I occupy myself at work by being flat and doing what I've got to do and thinking about what fun things I'm thereotically going to do afterwards. I like my job, just not this month. I also like maintaining dualities. Compartmentalizing has always been a fun pasttime of mine. Many here are on some "work should be like camp! woo!" thing, but I actually enjoy maintaining my distance and making my interior/post-work life a lot of more interesting than being with the herd could be. Then again, I've also been a loner and like being contrary, so YMMV on that one. My SAD is setting in and making my mind wander too much.

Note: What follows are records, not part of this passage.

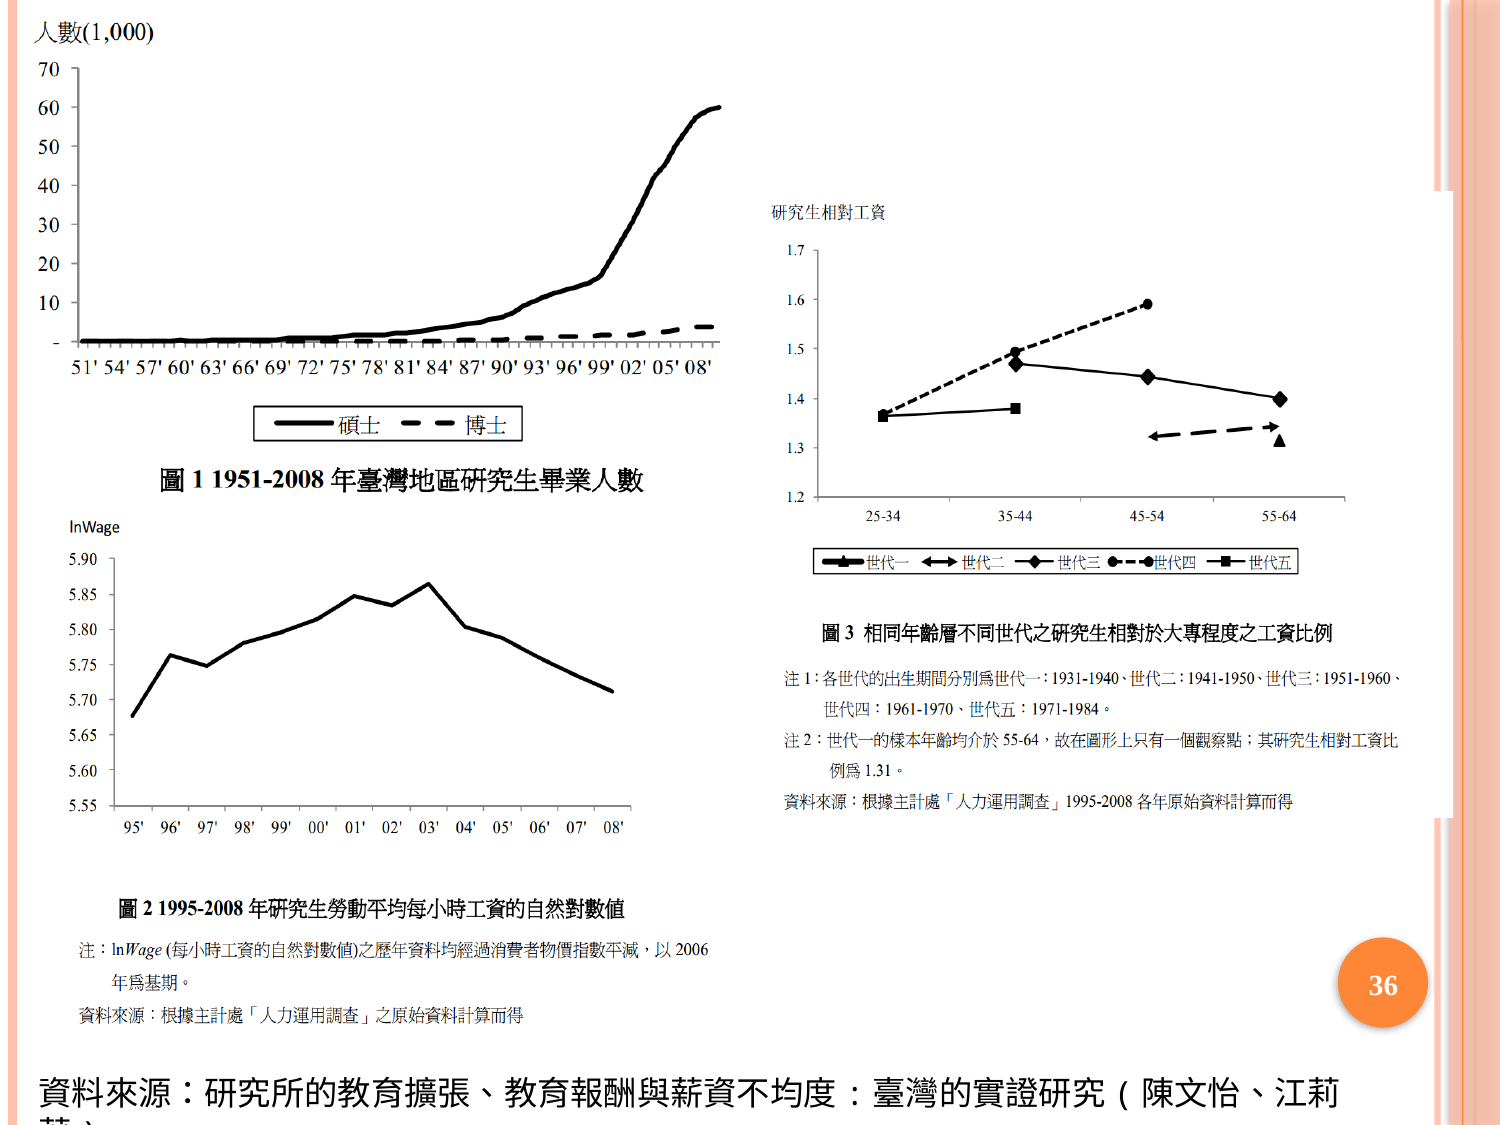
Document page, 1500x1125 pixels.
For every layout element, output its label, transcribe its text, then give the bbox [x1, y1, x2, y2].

text_box 資料來源：研究所的教育擴張、教育報酬與薪資不均度:臺灣的實證研究(陳文怡、江莉莉) [23, 1064, 1400, 1125]
picture [23, 0, 1454, 1036]
slide_number 36 [1333, 940, 1434, 1026]
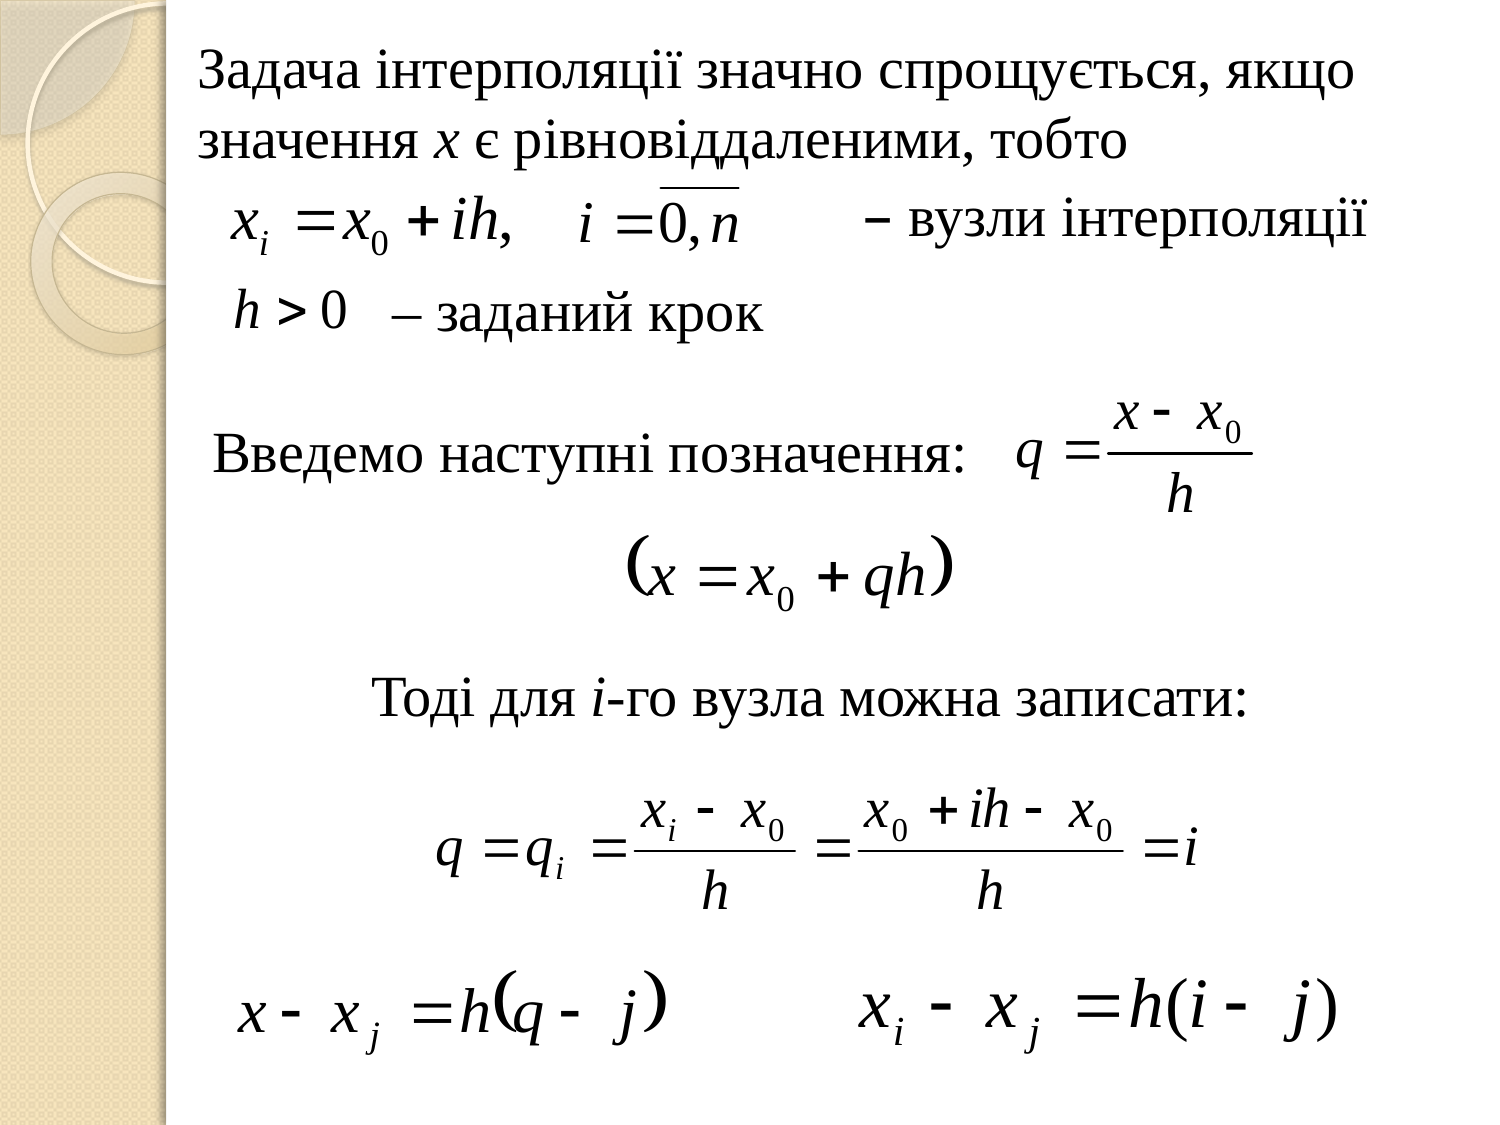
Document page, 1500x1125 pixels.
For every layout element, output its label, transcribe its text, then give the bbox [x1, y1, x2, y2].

text_box – заданий крок [377, 265, 808, 351]
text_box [225, 276, 355, 343]
text_box – вузли інтерполяції [849, 170, 1384, 256]
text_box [1006, 371, 1266, 526]
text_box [569, 173, 751, 268]
text_box Задача інтерполяції значно спрощується, якщо значення х є рівновіддаленими, тобто [182, 23, 1483, 178]
text_box Тоді для і-го вузла можна записати: [356, 650, 1280, 736]
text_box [845, 956, 1353, 1070]
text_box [426, 769, 1210, 923]
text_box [616, 532, 958, 627]
text_box Введемо наступні позначення: [197, 407, 983, 492]
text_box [225, 968, 671, 1070]
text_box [219, 177, 523, 272]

The out and about compartment is always pretty fluid thing. Simple is always the way to go. I like dark corners, randomness, silly adventures, good music, bass, room to move, and interior flavor. I'll go just about anywhere (minus Crobar where Lina tried to lure me with news of a 2-hour open bar. Sorry, not even if they're handing out bottles of Patron at the door), so that keeps life semi-interesting. I was so excited about the vacation because it was supposed to shake things up. I got back and the next couple of days I was bent out of shape about the election, then back to work and trying to dig myself out of the mess waiting for me. It wasn't long before I was freezing and back to wondering "is this all there is" as if I've never gone anywhere.

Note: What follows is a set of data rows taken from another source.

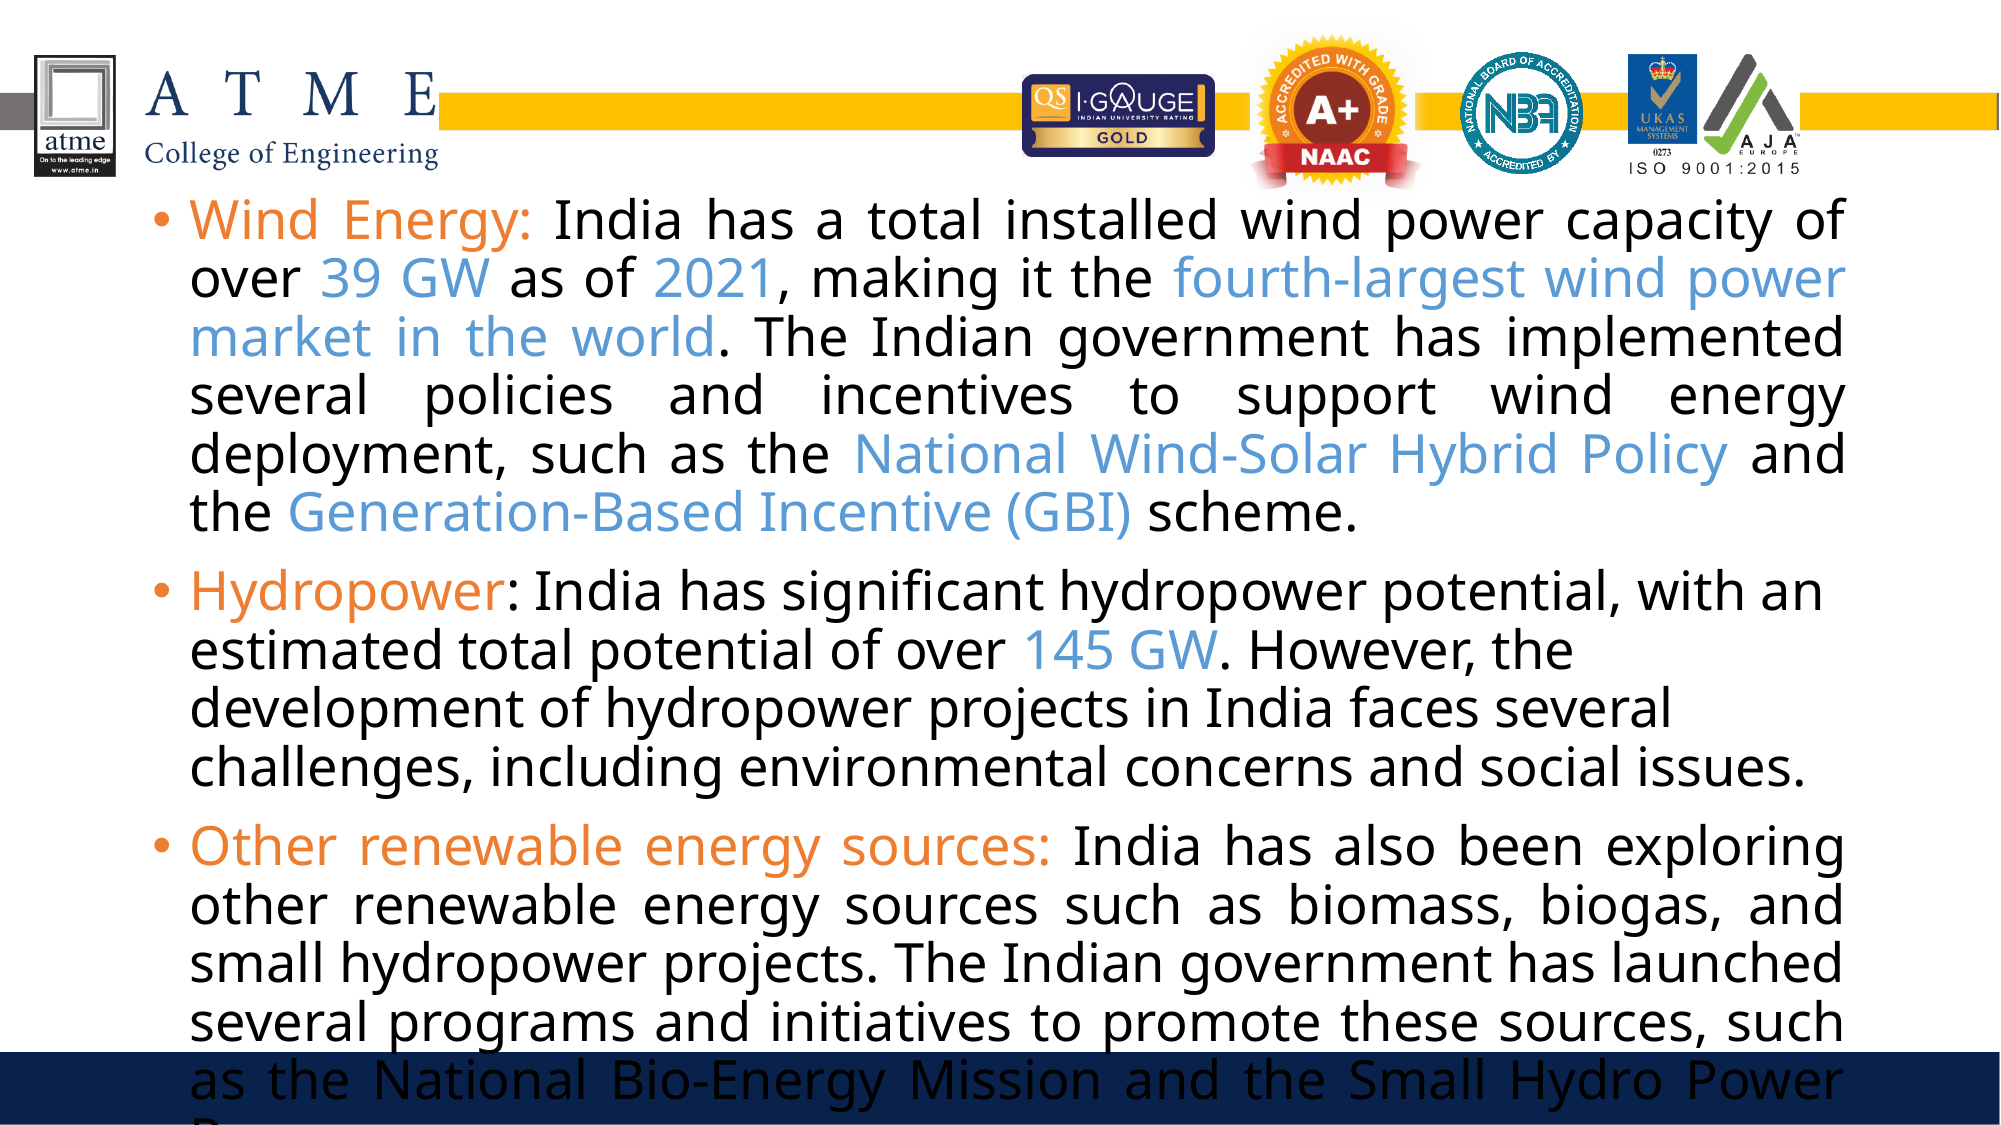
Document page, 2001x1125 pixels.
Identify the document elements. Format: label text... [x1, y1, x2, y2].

list Wind Energy: India has a total installed wind power capacity of over 39 GW as of 2021, making it the fourth-largest wind power market in the world. The Indian government has implemented several policies and incentives to support wind energy deployment, such as the National Wind-Solar Hybrid Policy and the Generation-Based Incentive (GBI) scheme. Hydropower: India has significant hydropower potential, with an estimated total potential of over 145 GW. However, the development of hydropower projects in India faces several challenges, including environmental concerns and social issues. Other renewable energy sources: India has also been exploring other renewable energy sources such as biomass, biogas, and small hydropower projects. The Indian government has launched several programs and initiatives to promote these sources, such as the National Bio-Energy Mission and the Small Hydro Power Programme. [137, 185, 1863, 1014]
picture [1628, 52, 1800, 174]
picture [1460, 52, 1583, 174]
picture [1022, 74, 1215, 157]
picture [1250, 43, 1415, 180]
picture [34, 55, 439, 177]
picture [0, 1052, 2000, 1125]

The Friday after I got back, when I had to be up to apartment hunt at 10am on a Saturday, I found myself traipsing to Chelsea Piers around midnight to catch a party I'd been on the mailing list and such for a good while. Party on a boat? "House party on a boat!" I screamed to me to convince myself to keep going on those long ass avenue blocks. Then I was still fresh off LA, needing to hear some serious bass and dance like I did so happily on the other coast.
It's no joke coming up on the piers at night. It's crazy dark over there! I almost jumped out of my skin when this water rat about 3/4 the size of my fat ass cat even hinted at running in my direction. But, I went in and wandered, hanging close to the corners and people watching. Eventually, I got tired of doing nothing and went upstairs to make a call when I found my phone ringing instead. A dispatch from The Director, out of the blue as they all are. I shrugged and agreed to traipse downtown to meet up with him and his friends. I made my way through the boat, coat in hand, and came face to face with the focus of my big stupid crush. "Oh shit," I screamed, far from quietly, and ran in the other direction. (Yes. I am 12 years old.) I thought of making a slight attempt of talking to him after I got over the shock, but I was then embarassed on top of being chickenshit, so I just left.

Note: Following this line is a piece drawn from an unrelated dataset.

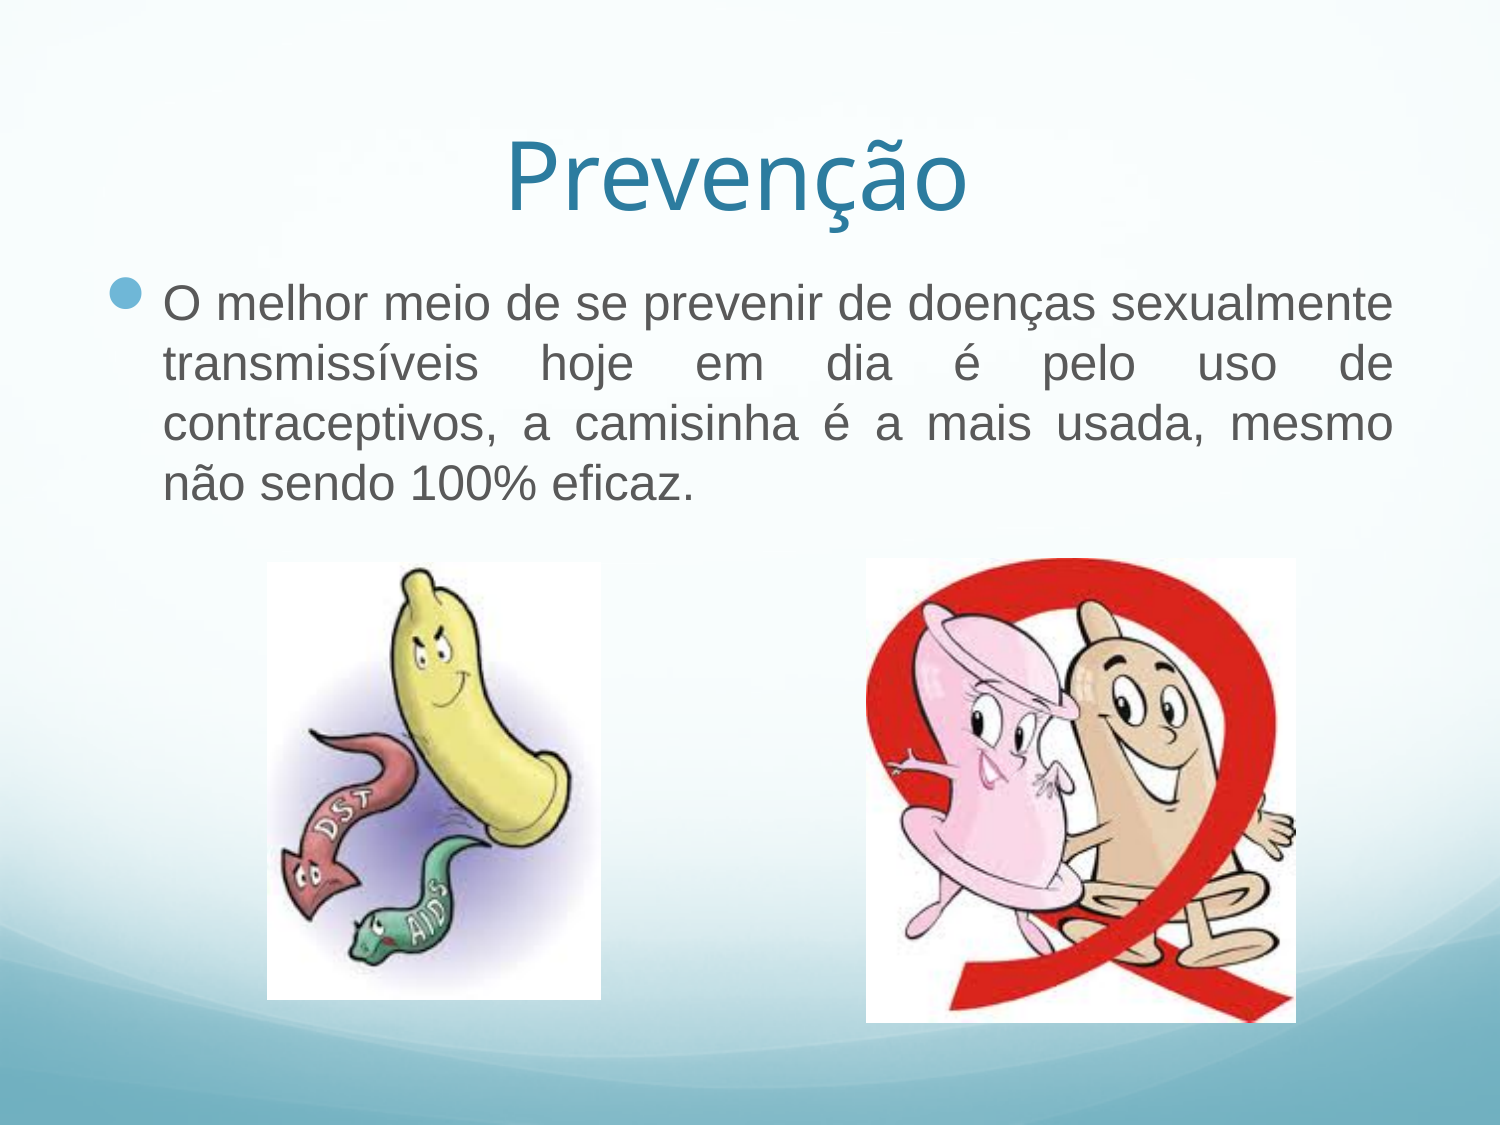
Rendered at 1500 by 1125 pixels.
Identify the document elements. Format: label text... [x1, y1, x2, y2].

Off downtown, then on a search for The Director who was slightly confused of exactly where he was. Great. I finally walked into a cozy bar/lounge somewhere in the EVil and met cute with him. "You look strangely familiar. Kinda like this guy I used to know." "Are you sure? Do I know you?" "Shut up...how are you?" Hug. I was introduced to a girl friend of his and some other guy who standing with them. We broke off and started chatted briefly before I was off on a bathroom break. On my return, he handed me a G&T and turned towards his friend now alone. I stood along the wall, sipping and looking around taking in everything. The place was cool, somewhere I'd probably hang out in for kicks if I was in the area. After 10 mins or so, I was nearing the bottom of my glass and bored. I looked over at them, deep in the thick of a convo, boxing me out. My mind began to wander and I played around with my phone, sending a text to Jay-V. It was about 3am and my bed was calling me.
I tapped him on the shoulder and said I was heading out. Blah blah blah "yeah, I think so. I've got an early day tomorrow. I'll catch up with you sooner or later" blah blah peace out. And I wasn't even especially whiny/bitchy/snide/passive-aggressive about it, though it would've been easy to be. It was a hard situation to navigate, but fuck it, life is too short and I was practically asleep on my feet. On my walk to the train, I got a call asking me back, but I was pretty sure in my steps. "Another time maybe." The whole thing wasn't that serious really, but sometimes you just get tired of holding up walls.
I'm feeling beyond blah. I'd like to say this time last year, everything was better and different, but nope, November is notoriously a bad month for me. I'm really not kidding about the SAD. I need to shake shit up quick or maybe get one of those special lamps. I think I'm over vampire mode for now.